Saved entries:
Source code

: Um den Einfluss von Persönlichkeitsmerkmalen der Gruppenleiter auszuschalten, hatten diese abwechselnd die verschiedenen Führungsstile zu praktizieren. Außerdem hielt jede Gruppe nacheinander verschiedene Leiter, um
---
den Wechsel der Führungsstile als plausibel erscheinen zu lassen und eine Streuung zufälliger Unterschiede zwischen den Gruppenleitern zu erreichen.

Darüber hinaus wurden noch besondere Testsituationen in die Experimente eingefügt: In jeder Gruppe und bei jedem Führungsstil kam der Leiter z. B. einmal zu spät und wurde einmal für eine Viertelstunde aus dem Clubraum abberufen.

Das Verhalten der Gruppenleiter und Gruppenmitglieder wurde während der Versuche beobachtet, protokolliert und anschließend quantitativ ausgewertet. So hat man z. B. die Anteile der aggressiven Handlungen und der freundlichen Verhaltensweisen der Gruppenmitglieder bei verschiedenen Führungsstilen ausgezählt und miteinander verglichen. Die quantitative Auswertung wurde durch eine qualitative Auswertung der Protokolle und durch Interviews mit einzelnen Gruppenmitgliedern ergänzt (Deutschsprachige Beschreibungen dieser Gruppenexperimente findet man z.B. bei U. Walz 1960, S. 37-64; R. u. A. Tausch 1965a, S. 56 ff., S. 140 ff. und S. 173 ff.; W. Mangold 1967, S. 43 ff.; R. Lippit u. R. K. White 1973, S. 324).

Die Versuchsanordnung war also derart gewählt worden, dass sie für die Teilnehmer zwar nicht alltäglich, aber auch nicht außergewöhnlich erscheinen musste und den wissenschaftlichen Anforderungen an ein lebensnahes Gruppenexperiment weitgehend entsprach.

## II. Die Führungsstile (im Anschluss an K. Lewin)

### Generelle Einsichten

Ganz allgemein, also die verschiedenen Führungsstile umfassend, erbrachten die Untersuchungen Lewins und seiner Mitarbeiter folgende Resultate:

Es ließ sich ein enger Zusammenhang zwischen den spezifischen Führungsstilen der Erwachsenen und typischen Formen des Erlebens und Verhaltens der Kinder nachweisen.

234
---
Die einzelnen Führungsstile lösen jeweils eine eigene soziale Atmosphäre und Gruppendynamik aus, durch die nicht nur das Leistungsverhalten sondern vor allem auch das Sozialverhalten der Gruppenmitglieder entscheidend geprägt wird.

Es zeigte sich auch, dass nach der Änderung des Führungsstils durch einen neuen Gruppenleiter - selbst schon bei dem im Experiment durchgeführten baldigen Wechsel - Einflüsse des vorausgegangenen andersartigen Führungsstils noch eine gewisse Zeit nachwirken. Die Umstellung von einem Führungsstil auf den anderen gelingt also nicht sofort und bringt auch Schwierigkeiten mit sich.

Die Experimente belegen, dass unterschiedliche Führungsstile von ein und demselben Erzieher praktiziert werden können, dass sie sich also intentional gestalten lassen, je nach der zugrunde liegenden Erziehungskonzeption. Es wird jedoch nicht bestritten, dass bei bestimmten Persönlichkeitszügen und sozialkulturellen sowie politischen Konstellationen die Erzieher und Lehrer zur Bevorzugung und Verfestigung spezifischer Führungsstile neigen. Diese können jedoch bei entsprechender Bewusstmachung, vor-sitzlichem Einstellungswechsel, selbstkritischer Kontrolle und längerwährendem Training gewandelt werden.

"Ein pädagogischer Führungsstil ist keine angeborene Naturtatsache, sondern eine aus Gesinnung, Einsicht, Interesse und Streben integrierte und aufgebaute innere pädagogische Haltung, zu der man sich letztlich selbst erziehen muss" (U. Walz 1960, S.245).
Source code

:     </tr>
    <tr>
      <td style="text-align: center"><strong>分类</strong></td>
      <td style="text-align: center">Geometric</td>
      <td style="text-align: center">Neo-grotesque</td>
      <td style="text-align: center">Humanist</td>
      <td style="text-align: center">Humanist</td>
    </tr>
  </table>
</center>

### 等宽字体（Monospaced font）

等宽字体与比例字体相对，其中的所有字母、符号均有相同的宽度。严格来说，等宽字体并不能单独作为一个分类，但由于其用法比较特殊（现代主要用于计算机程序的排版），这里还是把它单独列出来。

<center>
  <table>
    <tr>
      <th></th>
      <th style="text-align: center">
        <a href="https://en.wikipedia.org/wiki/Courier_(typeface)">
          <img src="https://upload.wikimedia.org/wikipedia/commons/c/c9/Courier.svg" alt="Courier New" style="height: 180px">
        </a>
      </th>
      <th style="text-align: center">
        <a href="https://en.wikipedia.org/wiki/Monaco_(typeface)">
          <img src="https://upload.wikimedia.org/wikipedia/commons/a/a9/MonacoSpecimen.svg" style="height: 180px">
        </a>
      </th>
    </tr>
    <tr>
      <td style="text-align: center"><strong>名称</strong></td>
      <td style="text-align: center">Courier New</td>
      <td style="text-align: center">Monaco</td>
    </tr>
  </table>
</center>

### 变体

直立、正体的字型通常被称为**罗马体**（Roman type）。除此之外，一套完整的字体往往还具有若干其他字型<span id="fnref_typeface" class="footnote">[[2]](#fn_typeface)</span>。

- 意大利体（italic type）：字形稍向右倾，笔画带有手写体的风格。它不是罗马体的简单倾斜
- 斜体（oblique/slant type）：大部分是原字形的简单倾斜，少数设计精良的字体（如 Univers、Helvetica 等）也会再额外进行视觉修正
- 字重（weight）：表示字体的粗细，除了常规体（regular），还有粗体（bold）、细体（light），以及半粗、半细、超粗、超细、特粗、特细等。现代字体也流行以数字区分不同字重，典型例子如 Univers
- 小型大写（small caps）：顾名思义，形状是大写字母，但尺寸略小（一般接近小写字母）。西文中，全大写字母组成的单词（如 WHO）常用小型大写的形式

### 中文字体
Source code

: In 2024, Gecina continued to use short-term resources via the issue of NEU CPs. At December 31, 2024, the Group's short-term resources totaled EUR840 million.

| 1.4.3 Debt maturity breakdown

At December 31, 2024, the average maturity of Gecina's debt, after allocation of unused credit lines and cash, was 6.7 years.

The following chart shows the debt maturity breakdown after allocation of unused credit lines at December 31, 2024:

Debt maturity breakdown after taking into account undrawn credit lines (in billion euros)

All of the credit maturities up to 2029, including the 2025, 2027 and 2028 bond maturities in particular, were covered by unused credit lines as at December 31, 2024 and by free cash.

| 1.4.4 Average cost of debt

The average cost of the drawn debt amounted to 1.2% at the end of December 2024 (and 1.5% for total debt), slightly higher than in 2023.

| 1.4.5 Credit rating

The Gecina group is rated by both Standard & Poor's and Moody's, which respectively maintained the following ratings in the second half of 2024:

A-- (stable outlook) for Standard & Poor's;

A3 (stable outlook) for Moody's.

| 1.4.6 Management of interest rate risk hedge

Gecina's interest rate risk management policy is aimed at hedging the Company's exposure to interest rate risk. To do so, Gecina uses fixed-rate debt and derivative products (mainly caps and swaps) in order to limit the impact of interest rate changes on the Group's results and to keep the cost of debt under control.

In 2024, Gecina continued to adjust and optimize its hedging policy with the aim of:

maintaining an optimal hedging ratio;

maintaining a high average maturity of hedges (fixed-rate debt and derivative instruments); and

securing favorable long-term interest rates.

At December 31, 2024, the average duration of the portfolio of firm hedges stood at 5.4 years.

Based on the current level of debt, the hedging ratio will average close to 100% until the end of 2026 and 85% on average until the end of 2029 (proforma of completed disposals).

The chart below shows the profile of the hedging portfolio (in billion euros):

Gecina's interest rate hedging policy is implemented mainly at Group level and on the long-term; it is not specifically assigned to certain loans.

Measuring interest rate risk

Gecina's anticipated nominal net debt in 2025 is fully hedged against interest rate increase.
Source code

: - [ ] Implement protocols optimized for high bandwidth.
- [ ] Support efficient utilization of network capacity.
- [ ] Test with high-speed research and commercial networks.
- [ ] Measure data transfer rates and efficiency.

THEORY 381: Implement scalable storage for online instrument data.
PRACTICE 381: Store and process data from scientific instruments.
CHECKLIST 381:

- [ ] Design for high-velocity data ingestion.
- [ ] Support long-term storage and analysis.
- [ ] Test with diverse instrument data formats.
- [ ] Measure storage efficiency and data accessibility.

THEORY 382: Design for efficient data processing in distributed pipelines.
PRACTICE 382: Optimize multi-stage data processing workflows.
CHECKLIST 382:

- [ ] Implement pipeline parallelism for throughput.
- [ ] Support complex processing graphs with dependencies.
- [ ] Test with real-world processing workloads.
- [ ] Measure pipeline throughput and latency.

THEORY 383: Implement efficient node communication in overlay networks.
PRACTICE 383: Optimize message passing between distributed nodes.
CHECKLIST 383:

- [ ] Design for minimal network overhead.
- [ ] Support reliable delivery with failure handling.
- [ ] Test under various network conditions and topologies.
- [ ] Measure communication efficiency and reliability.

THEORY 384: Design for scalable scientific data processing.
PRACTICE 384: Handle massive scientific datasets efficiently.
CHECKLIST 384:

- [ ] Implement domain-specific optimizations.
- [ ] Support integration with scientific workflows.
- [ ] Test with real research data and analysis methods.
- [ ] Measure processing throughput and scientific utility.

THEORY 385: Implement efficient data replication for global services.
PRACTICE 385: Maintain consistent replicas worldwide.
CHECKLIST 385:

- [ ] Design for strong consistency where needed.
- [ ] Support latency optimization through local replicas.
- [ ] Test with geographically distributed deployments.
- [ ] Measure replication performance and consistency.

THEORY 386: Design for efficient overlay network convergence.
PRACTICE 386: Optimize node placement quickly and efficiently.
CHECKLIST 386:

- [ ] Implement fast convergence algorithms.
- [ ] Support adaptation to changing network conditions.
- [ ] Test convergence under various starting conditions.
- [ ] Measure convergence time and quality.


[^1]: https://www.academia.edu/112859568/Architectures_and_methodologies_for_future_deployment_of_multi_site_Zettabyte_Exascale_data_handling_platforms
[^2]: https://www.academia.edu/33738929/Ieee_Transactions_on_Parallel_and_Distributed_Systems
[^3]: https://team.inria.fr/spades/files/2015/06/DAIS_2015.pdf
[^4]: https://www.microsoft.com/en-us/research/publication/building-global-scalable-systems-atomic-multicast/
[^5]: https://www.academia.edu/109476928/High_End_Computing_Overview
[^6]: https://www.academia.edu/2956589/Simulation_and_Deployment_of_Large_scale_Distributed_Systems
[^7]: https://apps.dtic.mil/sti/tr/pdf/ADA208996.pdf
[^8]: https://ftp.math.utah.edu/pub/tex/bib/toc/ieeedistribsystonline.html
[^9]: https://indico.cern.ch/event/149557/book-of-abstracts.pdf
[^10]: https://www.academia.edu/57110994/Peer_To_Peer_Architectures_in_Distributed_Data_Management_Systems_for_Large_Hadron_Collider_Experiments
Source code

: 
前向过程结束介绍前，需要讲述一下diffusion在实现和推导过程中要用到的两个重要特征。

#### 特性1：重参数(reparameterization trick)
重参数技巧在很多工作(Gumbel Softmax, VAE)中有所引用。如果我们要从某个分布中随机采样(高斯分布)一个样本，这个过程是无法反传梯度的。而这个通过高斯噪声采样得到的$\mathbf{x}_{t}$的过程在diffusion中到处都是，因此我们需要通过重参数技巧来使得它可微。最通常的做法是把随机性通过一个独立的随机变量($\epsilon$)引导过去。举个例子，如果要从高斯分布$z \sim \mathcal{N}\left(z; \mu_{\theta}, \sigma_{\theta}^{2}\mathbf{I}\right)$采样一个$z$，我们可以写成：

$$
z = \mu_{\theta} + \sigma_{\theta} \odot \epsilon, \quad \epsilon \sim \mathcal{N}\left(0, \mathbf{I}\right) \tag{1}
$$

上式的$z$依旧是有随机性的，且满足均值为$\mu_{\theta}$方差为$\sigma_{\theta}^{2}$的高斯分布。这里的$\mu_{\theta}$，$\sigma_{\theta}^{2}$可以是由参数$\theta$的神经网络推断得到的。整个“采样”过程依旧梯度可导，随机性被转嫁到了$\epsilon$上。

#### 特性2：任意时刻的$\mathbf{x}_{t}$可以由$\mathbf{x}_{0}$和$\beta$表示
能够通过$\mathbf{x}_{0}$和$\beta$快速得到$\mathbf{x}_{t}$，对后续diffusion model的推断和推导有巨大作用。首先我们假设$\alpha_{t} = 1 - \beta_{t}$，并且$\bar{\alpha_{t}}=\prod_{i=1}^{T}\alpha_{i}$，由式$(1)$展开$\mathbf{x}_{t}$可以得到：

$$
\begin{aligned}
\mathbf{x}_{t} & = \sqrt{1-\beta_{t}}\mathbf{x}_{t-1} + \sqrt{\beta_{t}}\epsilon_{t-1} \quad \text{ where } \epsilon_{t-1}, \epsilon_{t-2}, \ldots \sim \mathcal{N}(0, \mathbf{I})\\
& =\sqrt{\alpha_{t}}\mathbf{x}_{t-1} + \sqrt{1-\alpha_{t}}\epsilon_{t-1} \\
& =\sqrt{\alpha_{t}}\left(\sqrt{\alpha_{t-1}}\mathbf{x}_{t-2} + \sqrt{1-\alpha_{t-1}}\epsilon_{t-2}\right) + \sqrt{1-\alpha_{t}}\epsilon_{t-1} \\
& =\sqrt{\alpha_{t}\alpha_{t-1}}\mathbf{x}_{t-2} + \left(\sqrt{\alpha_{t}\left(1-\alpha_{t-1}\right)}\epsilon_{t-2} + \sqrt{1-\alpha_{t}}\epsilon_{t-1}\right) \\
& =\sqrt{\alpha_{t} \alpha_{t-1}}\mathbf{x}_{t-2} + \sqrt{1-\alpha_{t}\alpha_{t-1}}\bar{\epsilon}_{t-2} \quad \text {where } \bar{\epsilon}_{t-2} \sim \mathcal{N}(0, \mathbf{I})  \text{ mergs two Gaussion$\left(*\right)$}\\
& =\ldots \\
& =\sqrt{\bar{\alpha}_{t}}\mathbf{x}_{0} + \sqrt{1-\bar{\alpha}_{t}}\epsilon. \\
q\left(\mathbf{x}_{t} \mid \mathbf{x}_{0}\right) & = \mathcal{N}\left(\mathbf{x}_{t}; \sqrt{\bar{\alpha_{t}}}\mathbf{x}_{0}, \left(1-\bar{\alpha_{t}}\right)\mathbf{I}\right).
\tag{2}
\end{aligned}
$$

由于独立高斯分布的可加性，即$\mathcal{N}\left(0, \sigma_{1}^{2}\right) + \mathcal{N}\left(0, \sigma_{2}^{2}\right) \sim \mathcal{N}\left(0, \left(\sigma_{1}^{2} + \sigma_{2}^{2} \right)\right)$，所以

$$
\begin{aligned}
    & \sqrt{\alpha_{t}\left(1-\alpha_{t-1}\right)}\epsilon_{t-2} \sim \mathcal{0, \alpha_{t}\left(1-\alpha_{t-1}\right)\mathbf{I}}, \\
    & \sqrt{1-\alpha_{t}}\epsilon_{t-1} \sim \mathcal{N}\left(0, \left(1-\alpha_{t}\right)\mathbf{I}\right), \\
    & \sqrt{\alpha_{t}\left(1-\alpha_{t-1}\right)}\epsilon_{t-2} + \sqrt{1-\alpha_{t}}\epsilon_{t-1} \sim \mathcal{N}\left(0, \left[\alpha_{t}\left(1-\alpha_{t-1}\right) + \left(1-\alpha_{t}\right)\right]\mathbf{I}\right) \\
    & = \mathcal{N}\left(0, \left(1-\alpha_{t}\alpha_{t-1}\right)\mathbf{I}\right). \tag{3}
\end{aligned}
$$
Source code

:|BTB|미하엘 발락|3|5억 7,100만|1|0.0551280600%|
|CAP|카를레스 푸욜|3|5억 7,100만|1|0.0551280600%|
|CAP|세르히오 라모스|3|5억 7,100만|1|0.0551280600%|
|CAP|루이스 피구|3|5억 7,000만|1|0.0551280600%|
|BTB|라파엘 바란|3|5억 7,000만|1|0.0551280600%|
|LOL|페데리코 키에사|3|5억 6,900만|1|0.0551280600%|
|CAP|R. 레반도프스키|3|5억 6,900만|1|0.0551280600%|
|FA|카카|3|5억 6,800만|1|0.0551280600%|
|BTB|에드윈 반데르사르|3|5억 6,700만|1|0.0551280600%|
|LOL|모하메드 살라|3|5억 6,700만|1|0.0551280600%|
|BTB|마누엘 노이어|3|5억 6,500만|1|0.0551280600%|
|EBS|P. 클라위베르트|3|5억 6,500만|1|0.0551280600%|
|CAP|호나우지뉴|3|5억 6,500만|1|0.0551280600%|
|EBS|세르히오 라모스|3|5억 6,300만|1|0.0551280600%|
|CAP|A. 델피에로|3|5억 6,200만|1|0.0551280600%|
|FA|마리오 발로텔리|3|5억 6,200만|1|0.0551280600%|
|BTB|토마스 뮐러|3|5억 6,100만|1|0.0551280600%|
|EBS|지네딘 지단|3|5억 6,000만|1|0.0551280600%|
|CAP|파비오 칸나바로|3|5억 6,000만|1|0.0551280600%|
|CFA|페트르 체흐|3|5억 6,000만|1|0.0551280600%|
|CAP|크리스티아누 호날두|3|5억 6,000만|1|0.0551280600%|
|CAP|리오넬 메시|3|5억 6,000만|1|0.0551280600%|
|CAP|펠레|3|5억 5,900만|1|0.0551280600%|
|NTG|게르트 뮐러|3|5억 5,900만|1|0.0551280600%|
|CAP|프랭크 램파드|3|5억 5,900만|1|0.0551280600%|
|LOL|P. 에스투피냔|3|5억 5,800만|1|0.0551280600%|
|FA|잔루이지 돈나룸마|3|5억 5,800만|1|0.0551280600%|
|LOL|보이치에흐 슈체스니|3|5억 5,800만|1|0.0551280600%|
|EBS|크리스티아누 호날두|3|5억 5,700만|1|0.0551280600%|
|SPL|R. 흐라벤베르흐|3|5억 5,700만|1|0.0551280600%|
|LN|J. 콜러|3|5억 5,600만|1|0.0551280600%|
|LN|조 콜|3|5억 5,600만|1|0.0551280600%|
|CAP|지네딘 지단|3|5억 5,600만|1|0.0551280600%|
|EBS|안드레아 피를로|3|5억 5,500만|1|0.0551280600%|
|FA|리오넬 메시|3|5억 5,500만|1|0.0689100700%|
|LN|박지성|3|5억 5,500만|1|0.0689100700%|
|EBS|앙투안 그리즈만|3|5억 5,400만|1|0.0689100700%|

● What to do: Render the lines of the data from the one containing "Measuring interest rate risk" through the one containing "- [ ] Measure data", inclusive, as a Markdown table with the columns Row and Text. Skip blank lines, number each remaining line in Row, and put the line itself in Text.

● Response to the exercise:
| Row | Text |
|---|---|
| 1 | Measuring interest rate risk |
| 2 | Gecina's anticipated nominal net debt in 2025 is fully hedged against interest rate increase. |
| 3 | Source code |
| 4 | : - [ ] Implement protocols optimized for high bandwidth. |
| 5 | - [ ] Support efficient utilization of network capacity. |
| 6 | - [ ] Test with high-speed research and commercial networks. |
| 7 | - [ ] Measure data transfer rates and efficiency. |